Governor, please veto SB 1046. Practicing medicine should require medical training.

By Tanya Tompkins of McMinnville, Oregon. Tanya is an associate professor of psychology at Linfield College.

A controversial bill that allows “specially trained” psychologists the right to prescribe medication passed the Oregon Senate and House this past special legislative session. SB 1046 (pdf) still awaits a signature or veto from the Governor.

Several recent items in the Oregonian present both sides of this complex issue:

Much of the pressure to enact this legislation comes from individuals and organizations that stand to profit from its passage because they train, supervise and certify prescribers. As described in the Lund Report, Senator Alan Bates rightfully raised concerns that Morgan Sammons, of the California School of Professional Psychology (CSPP), had been temporarily licensed in Oregon just prior to joining the workgroup. Sammons participated, despite the fact that he runs a distance-learning program to prepare psychologists to prescribe medication. Should this legislation pass, CSPP stands to reap financial benefits from Oregon psychologists seeking an abbreviated pathway to prescribe. Arguably, Sammons’ participation in the workgroup is a conflict of breaching legal and ethical codes. While he could have served as an expert consultant regarding training programs he should not have held a voting position on the 7-member work group.

But concerns with this bill extend beyond the shady process. Simply put, inadequate training puts patients at risk. Psychologists lack training in the scientific foundations of medical practice. Ninety-three percent have not completed the undergraduate prerequisites — such as biology, organic chemistry or physiology — that physicians and nurses complete. They have no comparable graduate training that gives them an understanding of the effects of medication on the human body. Psychologists are not trained in physical diagnosis, making it difficult for them to identify side effects and drug interactions.

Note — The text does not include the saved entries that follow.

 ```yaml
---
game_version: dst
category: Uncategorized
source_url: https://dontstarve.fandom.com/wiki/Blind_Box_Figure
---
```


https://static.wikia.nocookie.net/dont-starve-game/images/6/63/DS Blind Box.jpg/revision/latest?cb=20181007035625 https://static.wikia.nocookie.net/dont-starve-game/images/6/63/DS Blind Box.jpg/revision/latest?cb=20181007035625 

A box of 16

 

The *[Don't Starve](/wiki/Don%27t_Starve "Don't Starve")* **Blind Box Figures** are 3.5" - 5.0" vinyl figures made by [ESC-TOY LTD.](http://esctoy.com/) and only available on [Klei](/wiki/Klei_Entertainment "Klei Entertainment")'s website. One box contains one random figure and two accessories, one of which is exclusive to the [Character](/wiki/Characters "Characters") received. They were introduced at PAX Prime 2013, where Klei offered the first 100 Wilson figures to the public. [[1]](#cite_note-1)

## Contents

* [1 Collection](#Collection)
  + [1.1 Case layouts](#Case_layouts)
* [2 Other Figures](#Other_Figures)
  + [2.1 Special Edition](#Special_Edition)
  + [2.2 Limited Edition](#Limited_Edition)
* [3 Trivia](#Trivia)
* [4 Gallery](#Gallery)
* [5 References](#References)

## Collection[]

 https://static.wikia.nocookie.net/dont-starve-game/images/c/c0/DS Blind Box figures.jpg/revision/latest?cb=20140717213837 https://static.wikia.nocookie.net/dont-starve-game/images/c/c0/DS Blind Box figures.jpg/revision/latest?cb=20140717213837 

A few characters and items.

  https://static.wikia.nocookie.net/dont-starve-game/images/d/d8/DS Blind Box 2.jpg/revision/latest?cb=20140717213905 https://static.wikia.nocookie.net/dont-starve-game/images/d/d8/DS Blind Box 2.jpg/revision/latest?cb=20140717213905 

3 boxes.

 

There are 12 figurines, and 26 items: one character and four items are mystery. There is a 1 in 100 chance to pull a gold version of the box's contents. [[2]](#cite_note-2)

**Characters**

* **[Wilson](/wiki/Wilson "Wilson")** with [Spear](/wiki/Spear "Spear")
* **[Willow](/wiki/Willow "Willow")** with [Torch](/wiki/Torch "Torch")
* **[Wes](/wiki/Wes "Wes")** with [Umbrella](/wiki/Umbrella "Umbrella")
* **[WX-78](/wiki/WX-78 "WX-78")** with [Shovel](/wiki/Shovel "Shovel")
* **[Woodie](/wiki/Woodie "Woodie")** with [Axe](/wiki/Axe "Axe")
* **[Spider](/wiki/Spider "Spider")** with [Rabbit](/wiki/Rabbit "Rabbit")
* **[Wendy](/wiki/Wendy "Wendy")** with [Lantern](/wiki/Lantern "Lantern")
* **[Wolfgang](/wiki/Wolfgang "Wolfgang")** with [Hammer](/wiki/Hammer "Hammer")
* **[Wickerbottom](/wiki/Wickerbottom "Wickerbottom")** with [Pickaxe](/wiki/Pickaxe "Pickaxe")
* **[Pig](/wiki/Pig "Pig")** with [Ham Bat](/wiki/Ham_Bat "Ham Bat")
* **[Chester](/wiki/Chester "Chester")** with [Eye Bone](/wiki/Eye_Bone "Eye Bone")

Existing innovative programs currently provide psychiatric care to rural communities, and the less risky alternative is to develop programs that improve mental health training for health professionals who already prescribe psychotropic medications as part of overall patient care. There is little reason to suspect that the law would significantly expand mental health care services to Oregonians. Rather, it might detract from access to psychotherapy, shown to be as effective as drugs for treatment of common mental health problems. Psychotherapy has also been shown to be more effective at reducing relapse.

Economic interests, rather than good science or the public good, appear to be the driving force behind this bill.

Unless the Governor vetoes this bill, mental health consumers will serve as unwitting participants in a risky experiment. Creating a new class of lesser-trained prescribers of medications is simply dangerous. Unlike a legitimate experiment, the legislature has no plans to monitor the safety and efficacy of this radical change.

Please urge the Governor to “Just say no!” to this controversial proposal. Oregonians deserve safer health care.